Le président de l'Assemblée nationale, Claude Bartolone, est candidat aux régionales en Ile-de-France.
Le président de l’Assemblée nationale, Claude Bartolone, est candidat aux régionales en Ile-de-France. © BERTRAND GUAY / AFP/BERTRAND GUAY
Par Emmanuel Berretta

Finalement, après quelques hésitations, Claude Bartolone a cédé à la pression de François Hollande et accepte le défi des régionales en Île-de-France. Un sondage avait été commandé par le PS il y a quelques semaines et le mettait à égalité avec Jean-Paul Huchon, le président socialiste sortant. Bartolone hésitait d’autant plus que lui ne songe qu’à Matignon. « Soit je serai le dernier Premier ministre de Hollande du quinquennat actuel, soit je serai le premier Premier ministre de son deuxième mandat », confiait-il à ses amis, récemment. Quand on attend un tel geste de la part du président, difficile de ne pas chercher à lui faire plaisir… Bartolone, qui n’a pas son pareil pour gagner une élection, espère, d’ici à fin mai, rallier à son panache Jean-Paul Huchon et Marie-Pierre de La Gontrie pour éviter une primaire fratricide. Le PS doit encore éviter une candidature dissidente de Julien Dray.

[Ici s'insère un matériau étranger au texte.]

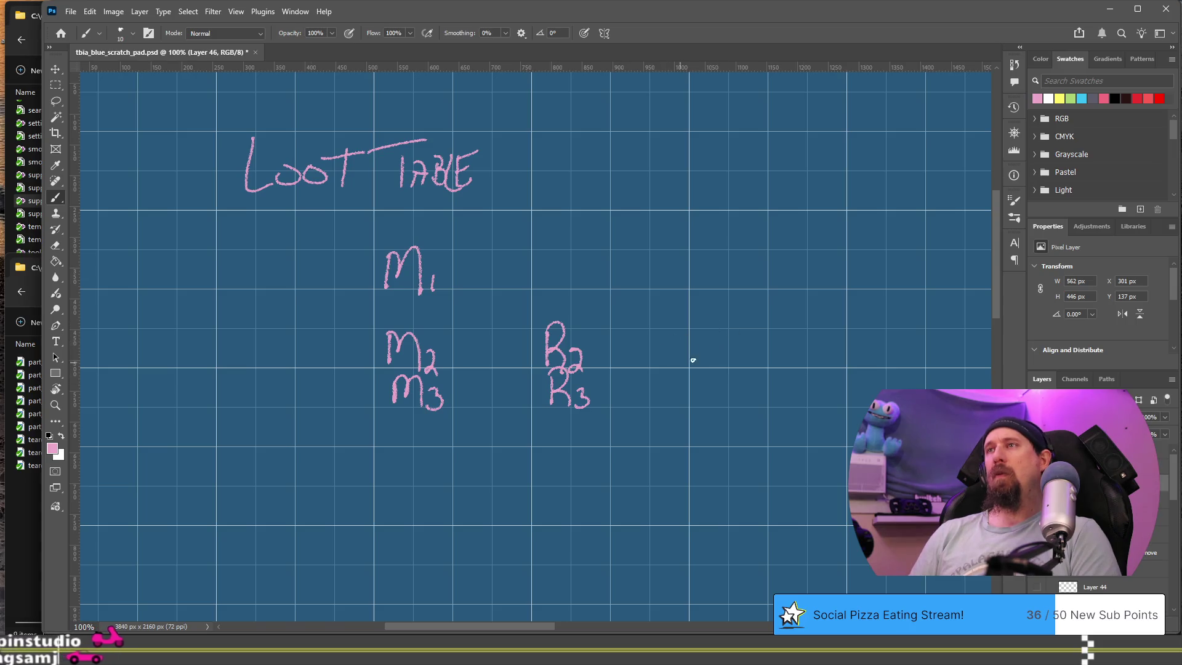
{"action": "mouse_move", "coordinate": [690, 331]}
{"action": "left_mouse_down"}
{"action": "mouse_move", "coordinate": [680, 361]}
{"action": "mouse_move", "coordinate": [712, 368]}
{"action": "mouse_move", "coordinate": [705, 414]}
{"action": "mouse_move", "coordinate": [591, 375]}
{"action": "left_mouse_up"}
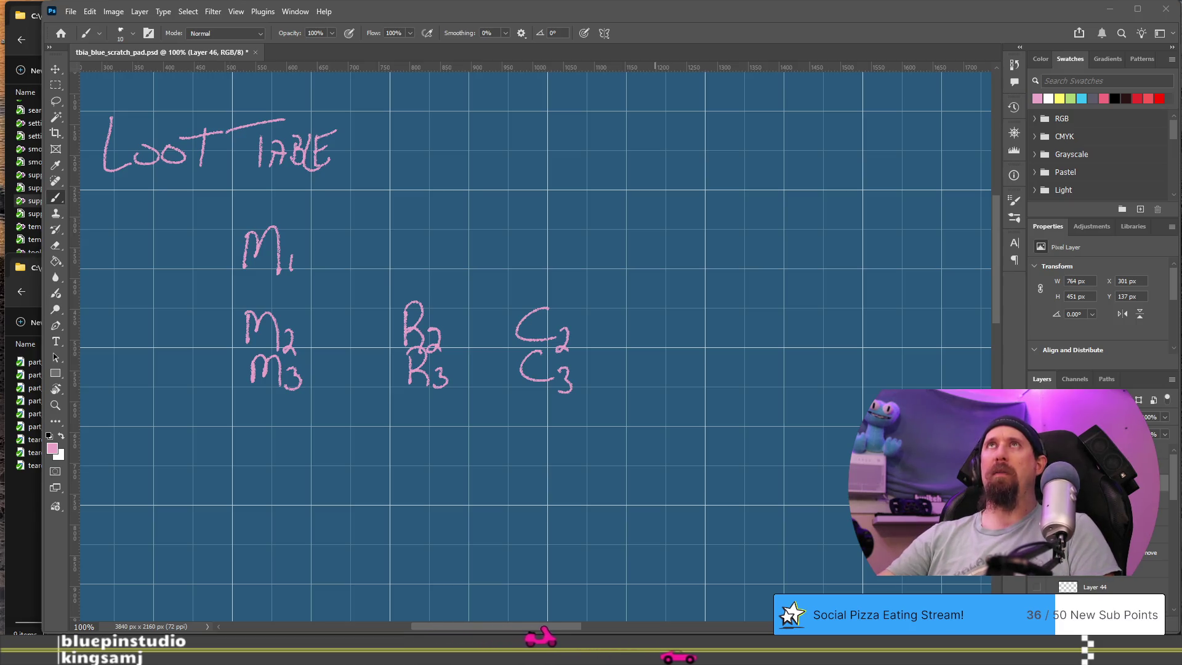
{"action": "key", "text": "alt+Tab"}
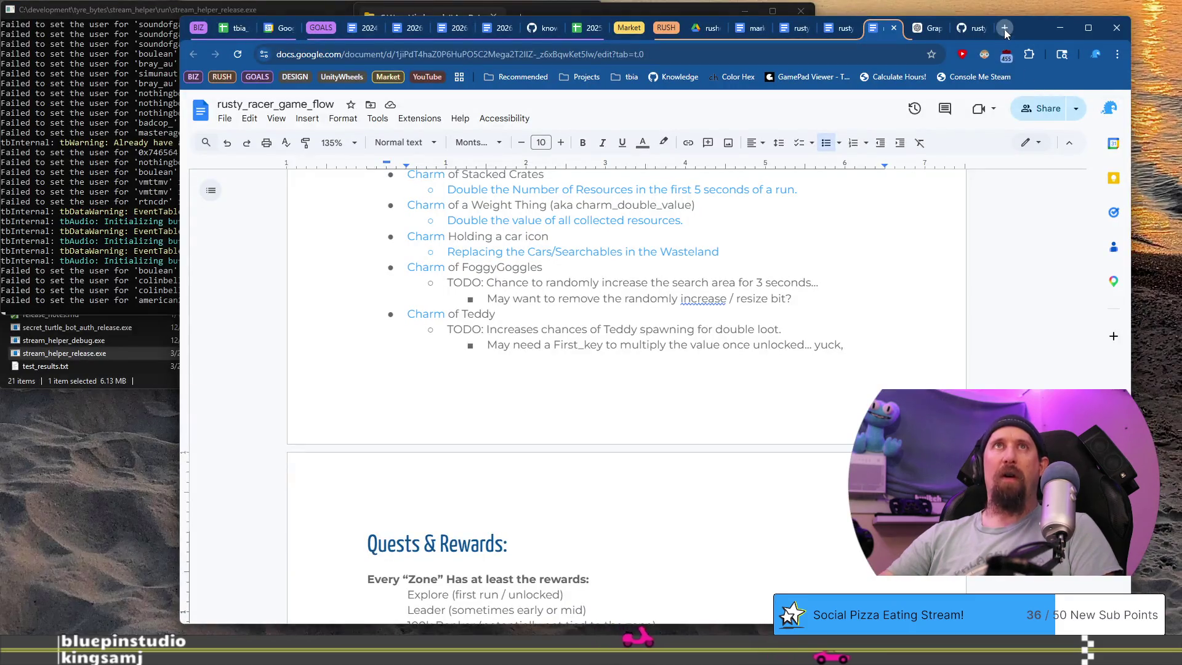
{"action": "left_click", "coordinate": [1004, 28]}
{"action": "key", "text": "ctrl+v"}
{"action": "key", "text": "Return"}
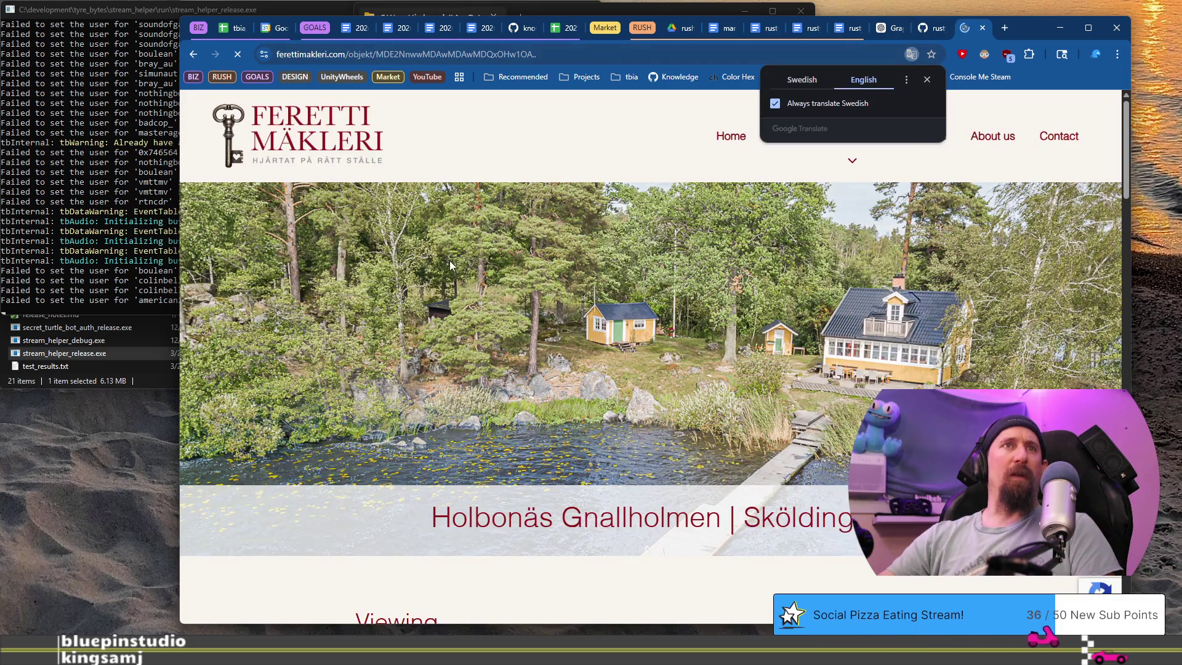
{"action": "scroll", "coordinate": [451, 261], "scroll_direction": "down", "scroll_amount": 1}
{"action": "scroll", "coordinate": [451, 261], "scroll_direction": "up", "scroll_amount": 1}
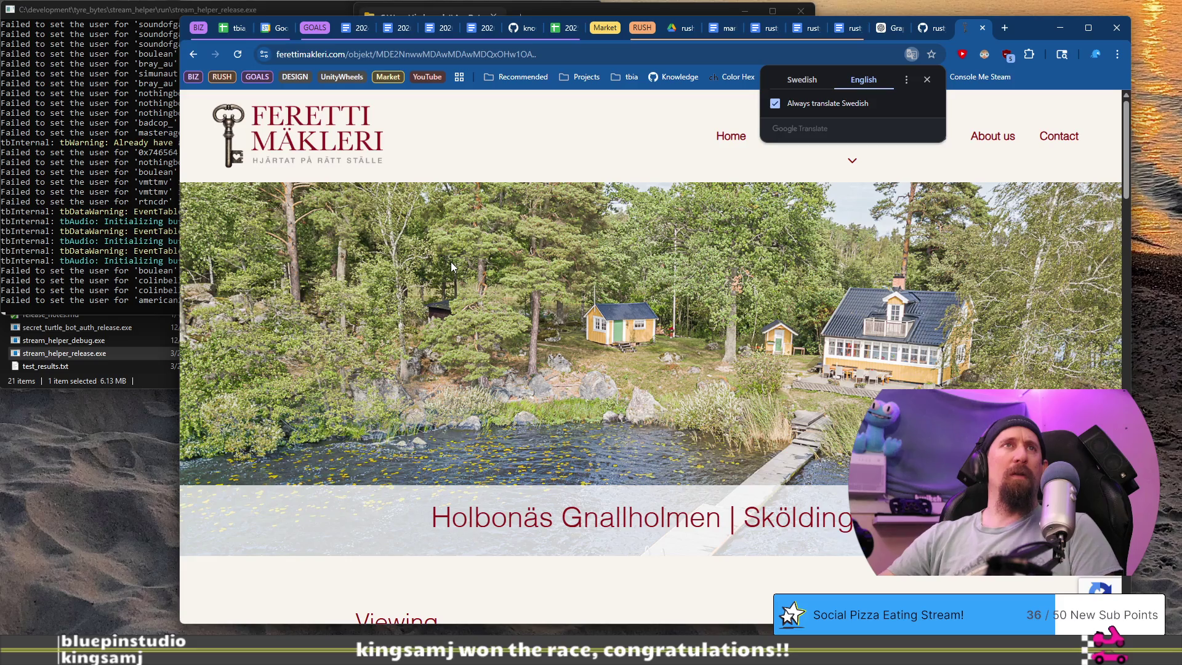
{"action": "scroll", "coordinate": [452, 266], "scroll_direction": "down", "scroll_amount": 5}
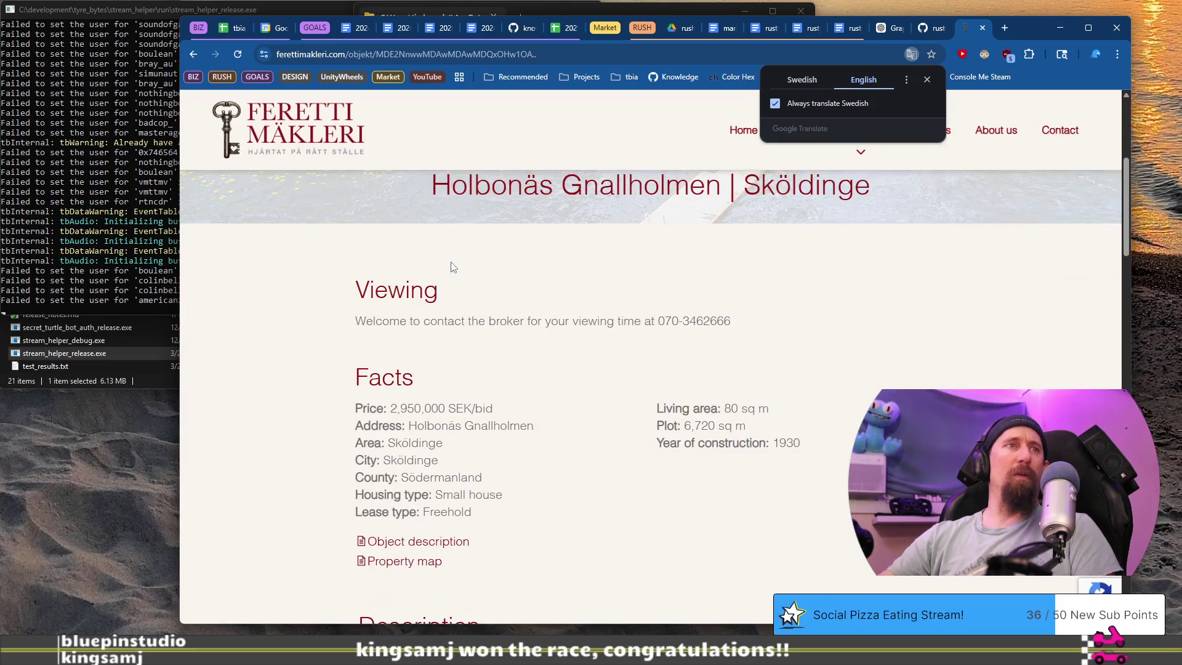
{"action": "scroll", "coordinate": [453, 267], "scroll_direction": "down", "scroll_amount": 1}
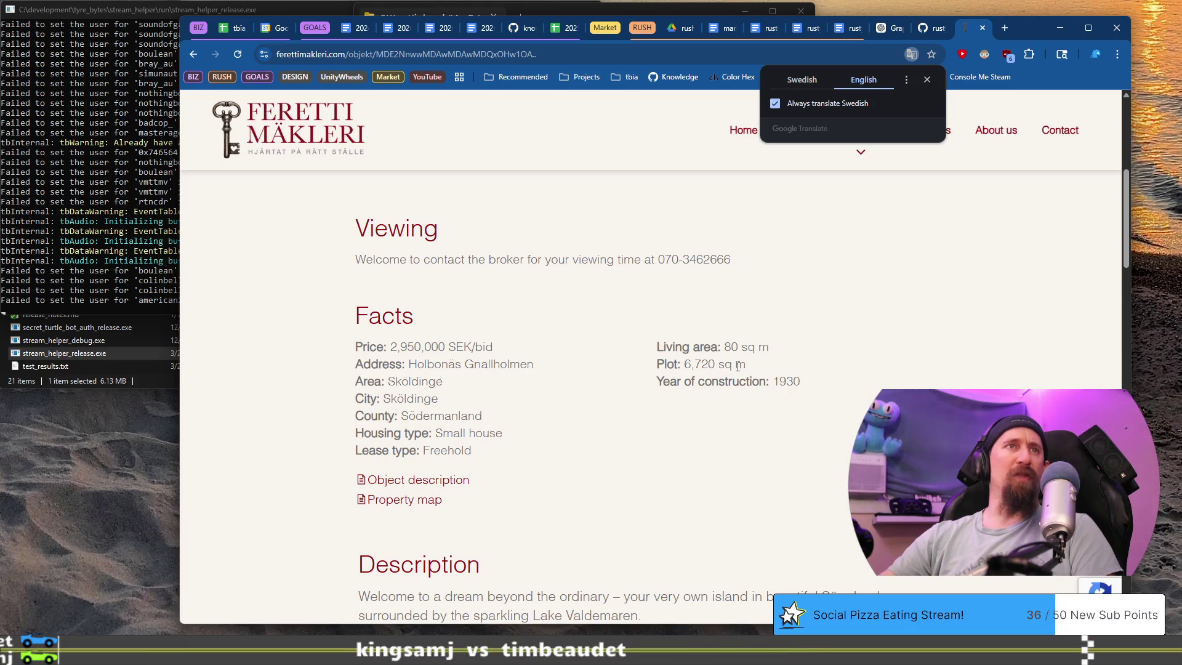
{"action": "left_click", "coordinate": [762, 345]}
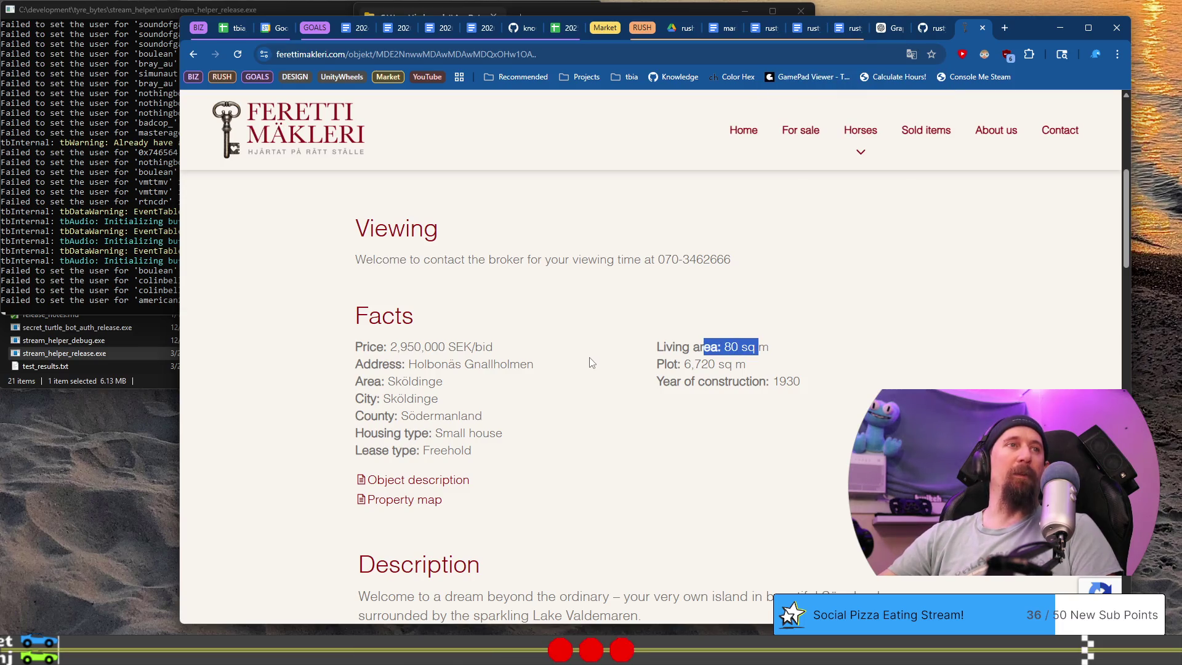
{"action": "scroll", "coordinate": [583, 366], "scroll_direction": "down", "scroll_amount": 5}
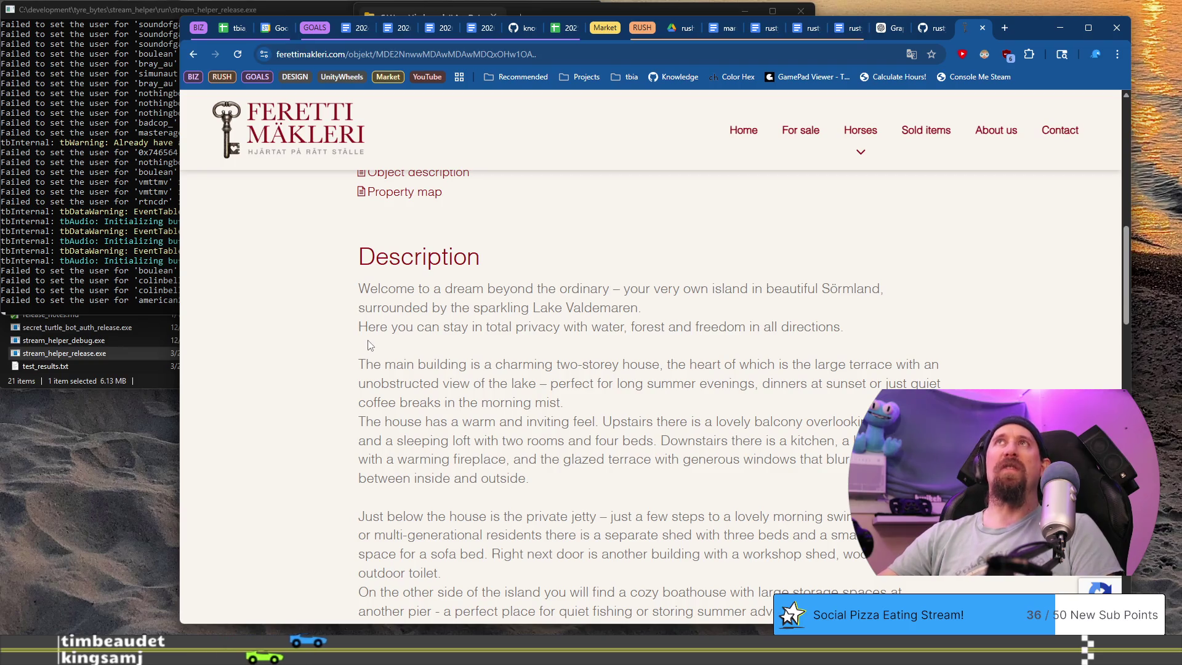
{"action": "left_click_drag", "start_coordinate": [583, 290], "coordinate": [684, 290]}
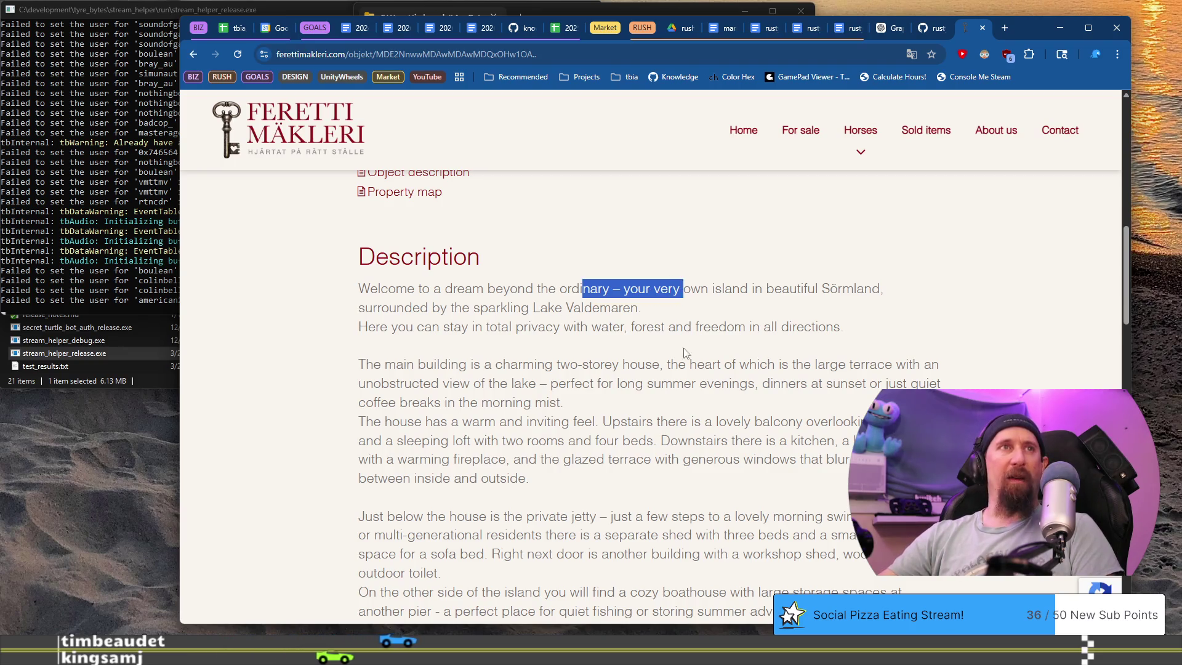
{"action": "left_click_drag", "start_coordinate": [360, 517], "coordinate": [636, 517]}
{"action": "left_click_drag", "start_coordinate": [512, 383], "coordinate": [672, 383]}
{"action": "scroll", "coordinate": [668, 419], "scroll_direction": "down", "scroll_amount": 4}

« Peut-il rester au perchoir en menant campagne ? »

La droite pointe aussitôt du doigt le franchissement des bornes déontologiques d’une candidature du président de l’Assemblée nationale. « Peut-il rester au perchoir en menant campagne ? Cela créerait une rupture d’égalité dans l’élection, s’indigne le député UMP Jérôme Chartier, lequel a été désigné par Valérie Pécresse pour bâtir son programme. Il serait inadmissible qu’il puisse disposer des moyens considérables de l’Hôtel de Lassay. » Chartier pointe en outre des difficultés institutionnelles : Claude Bartolone nomme des membres du CSA ainsi que le dirigeant de la chaîne LCP-AN.

« Il dispose également chaque semaine de deux fois deux heures d’antenne sur France 3 à l’occasion des Questions au gouvernement. Il pourrait en profiter pour tancer Valérie Pécresse ou ses soutiens en prenant n’importe quel prétexte. Claude Bartolone reçoit, par ailleurs, quantité d’élus à l’Hôtel de Lassay sans que la liste des invités fasse l’objet du moindre contrôle. Il existe donc un risque important de rupture dans l’égalité des frais de campagne. D’ailleurs, le premier à lui apporter son soutien n’est autre que le député Benoît Hamon, qui a rédigé son communiqué sur un papier à en-tête de l’Assemblée nationale. La boucle est bouclée ! » dénonce le député UMP.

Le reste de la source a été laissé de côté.